A small number of men and women have inherited faulty genes which means that they at an increased risk of developing certain cancers. Two of these genes are called BRCA1 and BRCA2. When someone has a fault in these genes they are more likely to develop cancers of the breast, ovary or prostate.

This study is called the EMBRACE study, which stands for Epide miological Study of Familial Breast C an cer. The researchers of this study aim to create a register of families who have a fault in these genes. The people taking part will be asked to fill in a questionnaire and to give a small sample of blood, which will be looked at in a laboratory. With this information they hope to find out

How many people go on to develop cancer
What other factors may play a part in the development of cancer
How the cancer risk may be reduced

The findings of this study will help doctors in the future to decide the best way to manage someone who has these faulty genes.

People will be asked to take part following counselling from a genetics clinic. Please note that you cannot volunteer to take part in this study.

Recruitment

Start 01/08/1998

End 30/09/2013

Phase

Other

Who can enter

You can enter this study if there is a faulty BRCA1 or BRCA2 gene in your family and

You have had genetic testing for BRCA1 or BRCA2 or there are plans to test you for these faulty genes in the future

You had genetic counselling and have been offered testing for these faulty genes, but have decided not to have the test

You may or may not have breast or ovarian cancer

You should also be

Well enough to take part in the study
At least 18 years of age

Trial design

This study is recruiting about 7500 women and a smaller number of men. All people taking part will be referred from their genetics clinic to the study team.

If you take part in this study you will be asked to complete a questionnaire. This will ask questions about your medical history and your lifestyle. You may be sent a further questionnaire about 2, 5 and 10 years after the first questionnaire. This will ask if there have been any changes since the last questionnaire.

You will be asked to give a small blood sample. If you do not want to give blood, you can still take part in the study. Your blood sample will be examined to understand more about your genetic make up.

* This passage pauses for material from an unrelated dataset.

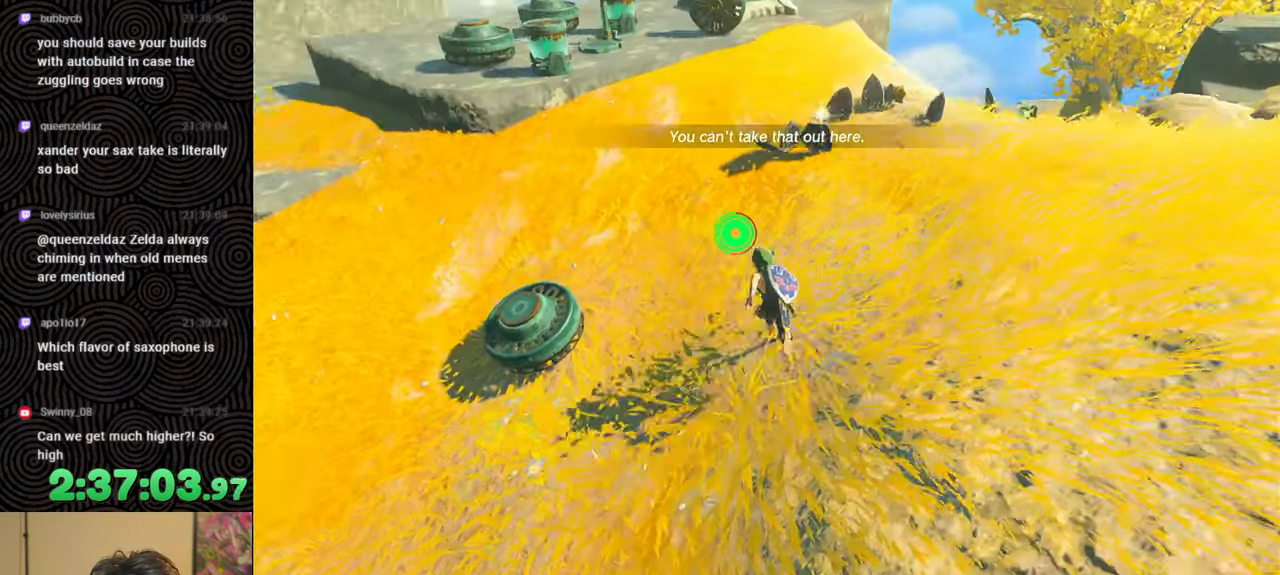
{"buttons": [], "left_stick": "center", "right_stick": "center", "events": [[167, "right_stick", "center"], [383, "left_stick", "center"]]}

If you agree, you may also have a sample taken about 2, 5 and 10 years after the first sample.

The researchers may also ask your permission to look at your medical notes.

There is a smaller study going on as part of this one, called the Radiation History study. This part of the study has now finished recruiting people. The research team asked over 900 women to complete a further questionnaire about the medical examinations they have had in the past. Medical examinations, such as a CT scan expose you to low doses of radiation. One possible risk factor for breast cancer could be exposure to radiation. The researchers want to find out more about this in women with a family history of the disease.

Hospital visits

Your questionnaire will either be given to you in clinic or arrive in the post. You will be asked to return the questionnaire to clinic or by post.

You can visit your GP surgery, local hospital or your local genetics clinic to have a blood sample taken.

The information collected about you is confidential. Only the researchers have access to this information. The results of this study will be presented at medical meetings and published in various medical journals. Your personal details will not be included in these presentations or journals.

Side effects

This study does not involve a treatment and so there are no side effects associated with taking part. Your skin may bruise slightly after you give a blood sample.